In the fifth chapter of To Have and to Hold: The Marriage
Covenant and the Discipline of Divorce (St James’s Place, London: Collins,
1979), David Atkinson articulates six
principles “as basis for a Christian view of divorce in our contemporary
society.” (p. 143, elaborated upon on the following pages)
“In attempting to apply these principles to our contemporary
situation, three particular issues call for further comment.” (p. 151)
(a) Divorce is a moral act, not the result of ‘misfortune’
Atkinson critiques the Root Report, Marriage, Divorce and
the Church (SPCK, 1972). “In contrast to the Eastern Orthodox insistence
that the ‘permission for divorce in no way denies the tragic and sinful nature of
every marriage breakdown’ [citing the Report, p. 121], the Root report (and
indeed much of the way ‘irretrievable breakdown’ is currently understood)
appears to transfer all question of blame for divorce away from the partners
and to the ‘marriage’ as though (as D. Field comments) ‘the institution of
marriage can be made into some kind of third party scapegoat on which all guilt
can be laid’.” (p. 152)
He adds the observations that covenant breaches can be
serious or relatively trivial and that “persistent and unrepentant sin is one
thing; the action which, though of itself not morally good may none the less be
right in the circumstances (like bearing arms in war), is quite another.” (p.
153).

^^^^

** QUESTIONS TO ANSWER **
1) Please rewrite the paragraph beginning "Atkinson critiques the Root Report" from the passage on Atkinson's view of divorce in a shorter form, keeping its main facts.
2) Answer these questions using the passage on Atkinson's view of divorce:
(a) Which publisher issued To Have and to Hold, and in what year?
(b) How many principles does Atkinson set out in its fifth chapter?
(c) What example does he give of an action that is not morally good in itself but may be right in the circumstances?
3) Continue the passage on Atkinson's view of divorce after its final sentence.

(Dataset entries)
^^^^

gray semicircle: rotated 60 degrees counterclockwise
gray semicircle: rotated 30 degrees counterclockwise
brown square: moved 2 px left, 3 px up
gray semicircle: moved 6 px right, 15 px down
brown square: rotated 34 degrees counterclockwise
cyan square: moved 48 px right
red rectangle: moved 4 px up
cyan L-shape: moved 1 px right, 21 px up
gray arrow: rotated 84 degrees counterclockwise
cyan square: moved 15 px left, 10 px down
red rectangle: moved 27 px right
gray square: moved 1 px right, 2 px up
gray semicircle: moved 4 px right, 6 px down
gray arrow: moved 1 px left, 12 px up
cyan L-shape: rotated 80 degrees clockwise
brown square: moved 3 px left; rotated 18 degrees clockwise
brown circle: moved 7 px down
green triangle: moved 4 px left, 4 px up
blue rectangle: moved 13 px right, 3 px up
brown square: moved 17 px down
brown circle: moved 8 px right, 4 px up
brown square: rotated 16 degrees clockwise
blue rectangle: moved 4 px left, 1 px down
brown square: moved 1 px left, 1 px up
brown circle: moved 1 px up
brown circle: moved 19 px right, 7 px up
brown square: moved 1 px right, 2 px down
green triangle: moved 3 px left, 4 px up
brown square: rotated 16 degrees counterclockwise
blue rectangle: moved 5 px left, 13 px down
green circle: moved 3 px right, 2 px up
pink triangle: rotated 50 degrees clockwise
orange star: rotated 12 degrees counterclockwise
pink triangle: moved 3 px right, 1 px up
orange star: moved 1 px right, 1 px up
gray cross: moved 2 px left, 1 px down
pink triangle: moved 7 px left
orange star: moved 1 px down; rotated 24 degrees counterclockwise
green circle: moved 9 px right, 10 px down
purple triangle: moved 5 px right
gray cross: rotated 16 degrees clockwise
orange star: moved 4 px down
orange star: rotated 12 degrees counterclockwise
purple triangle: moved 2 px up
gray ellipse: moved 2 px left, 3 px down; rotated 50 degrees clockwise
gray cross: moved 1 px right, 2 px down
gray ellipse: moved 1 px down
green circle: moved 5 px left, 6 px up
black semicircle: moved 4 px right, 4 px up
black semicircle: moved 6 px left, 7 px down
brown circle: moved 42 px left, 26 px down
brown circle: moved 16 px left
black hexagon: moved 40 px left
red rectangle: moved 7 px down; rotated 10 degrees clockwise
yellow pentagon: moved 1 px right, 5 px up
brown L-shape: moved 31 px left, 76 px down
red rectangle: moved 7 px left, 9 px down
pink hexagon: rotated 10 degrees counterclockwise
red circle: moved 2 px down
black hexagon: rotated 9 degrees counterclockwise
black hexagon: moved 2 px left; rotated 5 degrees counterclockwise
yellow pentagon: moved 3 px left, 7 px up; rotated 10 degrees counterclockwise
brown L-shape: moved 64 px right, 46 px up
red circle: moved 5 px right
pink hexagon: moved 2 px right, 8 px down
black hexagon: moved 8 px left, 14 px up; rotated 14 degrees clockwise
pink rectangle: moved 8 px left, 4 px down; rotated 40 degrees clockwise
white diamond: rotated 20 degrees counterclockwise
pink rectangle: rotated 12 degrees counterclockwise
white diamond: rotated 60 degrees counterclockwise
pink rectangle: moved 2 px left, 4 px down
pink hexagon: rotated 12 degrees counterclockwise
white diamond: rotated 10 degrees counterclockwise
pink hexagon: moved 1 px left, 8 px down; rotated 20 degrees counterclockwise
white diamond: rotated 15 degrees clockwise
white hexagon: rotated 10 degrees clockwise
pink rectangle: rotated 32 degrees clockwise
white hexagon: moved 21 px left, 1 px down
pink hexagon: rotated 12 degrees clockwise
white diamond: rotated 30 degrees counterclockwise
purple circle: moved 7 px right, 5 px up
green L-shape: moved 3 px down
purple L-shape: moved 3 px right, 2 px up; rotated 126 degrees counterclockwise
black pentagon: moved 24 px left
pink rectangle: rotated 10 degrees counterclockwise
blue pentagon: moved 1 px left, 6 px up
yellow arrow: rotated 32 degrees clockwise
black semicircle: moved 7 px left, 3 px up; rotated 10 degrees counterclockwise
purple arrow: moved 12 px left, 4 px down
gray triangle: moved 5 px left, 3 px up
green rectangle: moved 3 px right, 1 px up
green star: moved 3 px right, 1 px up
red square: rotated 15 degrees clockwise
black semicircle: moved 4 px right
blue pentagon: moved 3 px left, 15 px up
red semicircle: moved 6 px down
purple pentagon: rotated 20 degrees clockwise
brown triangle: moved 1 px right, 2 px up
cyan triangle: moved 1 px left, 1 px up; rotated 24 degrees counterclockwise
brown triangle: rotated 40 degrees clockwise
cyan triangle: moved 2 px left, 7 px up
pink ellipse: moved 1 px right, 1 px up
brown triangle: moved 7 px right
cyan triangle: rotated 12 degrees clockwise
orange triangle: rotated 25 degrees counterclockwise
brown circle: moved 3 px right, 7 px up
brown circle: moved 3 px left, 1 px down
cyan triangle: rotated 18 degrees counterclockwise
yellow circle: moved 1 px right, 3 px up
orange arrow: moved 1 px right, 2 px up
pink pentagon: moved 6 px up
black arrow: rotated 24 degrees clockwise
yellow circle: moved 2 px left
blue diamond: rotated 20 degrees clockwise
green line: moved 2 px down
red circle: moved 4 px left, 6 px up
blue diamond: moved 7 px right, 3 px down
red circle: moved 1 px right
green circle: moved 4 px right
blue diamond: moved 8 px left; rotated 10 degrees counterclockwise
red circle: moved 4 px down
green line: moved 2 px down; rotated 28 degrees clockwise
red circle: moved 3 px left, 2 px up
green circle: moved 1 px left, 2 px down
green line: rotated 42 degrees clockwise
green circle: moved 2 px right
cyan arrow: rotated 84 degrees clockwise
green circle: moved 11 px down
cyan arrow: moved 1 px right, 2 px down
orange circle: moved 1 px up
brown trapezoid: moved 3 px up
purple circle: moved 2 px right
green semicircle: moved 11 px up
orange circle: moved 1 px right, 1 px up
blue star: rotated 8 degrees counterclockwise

^^^^

** TASK-BY-TASK OUTPUTS **
1) Atkinson criticizes the Root Report, Marriage, Divorce and the Church (SPCK, 1972). The Eastern Orthodox position holds that permitting divorce does not deny the tragic and sinful nature of every marriage breakdown. In contrast, the Root Report, along with much current understanding of "irretrievable breakdown," seems to shift all blame for divorce away from the partners and onto "the marriage." In D. Field's words, this makes the institution of marriage a third-party scapegoat for all guilt (p. 152).

2)
(a) Collins, 1979
(b) Six
(c) Bearing arms in war

3)
This means that “although legally and socially in
institutional terms all ‘divorcees’ are identical in that they were once
married but are married no longer (and indeed the Church needs to recognize all
civil decrees, even those granted on what from a theological standpoint it may
regard as trivial grounds, as de facto divorces), in theological and
pastoral terms this identity of ‘divorcees’ is not adequate.” (p. 153)
(b) Divorce as the ‘lesser evil’
“To initiate civil divorce procedure as the ‘lesser evil’
may sometimes be a responsible choice, but only with the recognition of sin,
with sorrow and repentance.” (from the Summary, p. 174)
(c) Divorce: the legal procedures
“The legal procedures of the 1969 legislation in this
country do not seem to fulfil the intentions of the authors of the Anglican
Report Putting Asunder (1966) on which (largely) they were based. The
present legal situation and court procedures are in fact making divorce easier
and the maintenance of marriage harder.” (from the Summary, p. 174)
The issue of nullity is discussed on pp. 162-171. “Although
some are urging the Church of England to follow the Church of Rome in exploring
the possibilities of annulment in some cases of marital breakdown, it is
sounder theologically and clearer in practice to recognize divorce, and to
require the handling of even those ‘marriages’ which theologically may be
deemed nullities to be the responsibility of civil courts.” (p. 175).
“Finally, what about the moral issues involved in the
question of remarriage after divorce?
The possibility, indeed likelihood, of remarriage after
divorce is presupposed in both Old and New Testaments, although, as we have
seen, a second marriage falls under the cloud of the broken covenant of the
first.” (p. 171)
“Our view is that it is not only remarriage which closes the
door to all possibility of reconciliation and renewal. When that door has
finally been shut by a determination of the will of either partner, there can
be a freedom to remarry. But only if the door has been shut. Any children of
the first marriage (almost invariably the chief casualties of divorce) are also
of paramount importance, and the fulfilment of outstanding covenant obligations
of parenthood towards them is another of the moral issues affecting the decision
concerning remarriage.” (p. 172)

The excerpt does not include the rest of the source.